Differences in analytical methods and procedures including temporal scale and levels of taxonomic refinement and varying efficacy of corrections for clade age, random walks and other factors make comparisons between the results of different studies of disparity hazardous (some might say foolhardy). Villier and Eble (2004) used Eble's (2000a) data on Cretaceous spatangoid echinioids to evaluate how different sources of data (homologous landmarks, traditional morphometrics and discrete characters) and analytical methods influenced the analysis of disparity, and also investigated the role of time and using species vs. genera as the units of analysis. In this analysis, the pattern of disparity appears relatively robust to differences in data, analysis and temporal scale.

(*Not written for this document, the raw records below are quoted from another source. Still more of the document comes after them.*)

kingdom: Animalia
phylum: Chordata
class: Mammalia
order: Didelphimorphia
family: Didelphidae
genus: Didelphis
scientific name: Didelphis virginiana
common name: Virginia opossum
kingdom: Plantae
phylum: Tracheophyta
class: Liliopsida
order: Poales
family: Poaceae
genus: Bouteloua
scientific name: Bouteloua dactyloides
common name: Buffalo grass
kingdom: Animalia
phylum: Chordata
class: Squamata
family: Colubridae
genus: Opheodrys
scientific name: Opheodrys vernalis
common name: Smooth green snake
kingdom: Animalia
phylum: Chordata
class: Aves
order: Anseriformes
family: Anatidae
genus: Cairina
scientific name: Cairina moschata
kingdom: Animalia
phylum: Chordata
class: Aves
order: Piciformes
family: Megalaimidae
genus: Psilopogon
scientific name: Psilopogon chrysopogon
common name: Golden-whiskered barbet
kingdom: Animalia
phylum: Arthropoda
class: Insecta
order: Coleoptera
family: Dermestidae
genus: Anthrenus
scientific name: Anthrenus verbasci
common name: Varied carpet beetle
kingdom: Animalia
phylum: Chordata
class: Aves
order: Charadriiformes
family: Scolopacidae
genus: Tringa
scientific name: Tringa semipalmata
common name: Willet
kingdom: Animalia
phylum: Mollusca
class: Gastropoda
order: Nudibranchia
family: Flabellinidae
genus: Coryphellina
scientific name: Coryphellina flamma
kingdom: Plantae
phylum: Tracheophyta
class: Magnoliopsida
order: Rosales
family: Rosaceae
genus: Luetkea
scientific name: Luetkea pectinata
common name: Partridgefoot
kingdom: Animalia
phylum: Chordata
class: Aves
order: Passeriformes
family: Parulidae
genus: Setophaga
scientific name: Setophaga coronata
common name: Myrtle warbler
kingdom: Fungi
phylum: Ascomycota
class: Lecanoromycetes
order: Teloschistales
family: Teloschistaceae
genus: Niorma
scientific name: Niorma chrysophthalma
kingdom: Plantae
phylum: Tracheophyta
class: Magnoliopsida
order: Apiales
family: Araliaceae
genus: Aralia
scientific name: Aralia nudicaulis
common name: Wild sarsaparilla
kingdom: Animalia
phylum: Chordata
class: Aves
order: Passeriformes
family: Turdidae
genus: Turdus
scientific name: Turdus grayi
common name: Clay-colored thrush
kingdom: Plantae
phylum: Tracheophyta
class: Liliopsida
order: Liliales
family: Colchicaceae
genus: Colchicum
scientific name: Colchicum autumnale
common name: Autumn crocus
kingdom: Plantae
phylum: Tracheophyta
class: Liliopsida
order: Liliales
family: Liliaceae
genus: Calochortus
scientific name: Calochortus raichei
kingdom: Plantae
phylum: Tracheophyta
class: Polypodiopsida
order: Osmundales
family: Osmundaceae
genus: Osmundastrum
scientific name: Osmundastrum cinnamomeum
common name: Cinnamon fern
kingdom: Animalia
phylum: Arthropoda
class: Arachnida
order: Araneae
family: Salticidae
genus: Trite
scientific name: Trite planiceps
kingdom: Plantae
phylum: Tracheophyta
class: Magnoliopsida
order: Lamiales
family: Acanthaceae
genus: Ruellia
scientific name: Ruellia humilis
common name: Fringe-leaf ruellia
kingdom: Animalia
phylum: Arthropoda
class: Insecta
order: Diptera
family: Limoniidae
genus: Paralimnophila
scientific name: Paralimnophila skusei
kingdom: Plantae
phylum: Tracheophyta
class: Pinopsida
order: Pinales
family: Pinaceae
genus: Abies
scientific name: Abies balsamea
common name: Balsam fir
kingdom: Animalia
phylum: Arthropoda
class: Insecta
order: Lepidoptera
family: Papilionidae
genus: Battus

In particular, Villier and Eble's results suggest that sampling may be less of an issue than suggested by the simulations of Ciampaglio et al. (2001).
It is perhaps worth noting that disparity maps in interesting ways to the morphologies defied by systematists. The first, and probably still the most influential, such study was the work of Tabachnick and Bookstein (1990) on variation in the Miocene foraminifera Globorotalia. They showed that the named species bore little relationship to the relatively continuous distribution of forms at one time, and even more interestingly, that the distribution of forms evolved to a more clustered distribution. By contrast, Courville and Crônier (2005) evaluated the disparity among presumed ‘species’ of the Jurassic ammonoid Kosmoceras and found a better relationship to previously described taxa.
Summary. This review suggests the following conclusions. First, that a variety of quantitative techniques for the analysis of disparity are now available for both geometric morphometric data and character-based studies. Use of several methods together seems wise, and average pairwise dissimilarity, which is less affected by sample sizes, is a useful metric for differences between taxa; unique pairwise character combinations can reveal the amount of space occupied; and distance metrics such as PCO volume or mean pairwise distance reveal changes in morphospace occupation. Second, use of discrete characters may create a problem with character exhaustion and could produce underestimates of disparity relative to studies using continuous characters. Third, the use of phylogenetic information in conjunction with disparity studies is the only way to recover step sizes between morphologies and transformation series, although studies without such a framework are useful for many questions. Finally, many of the initial studies of disparity did not consider issues of random walks from an initial condition, differences in clade age, or other confounding difficulties.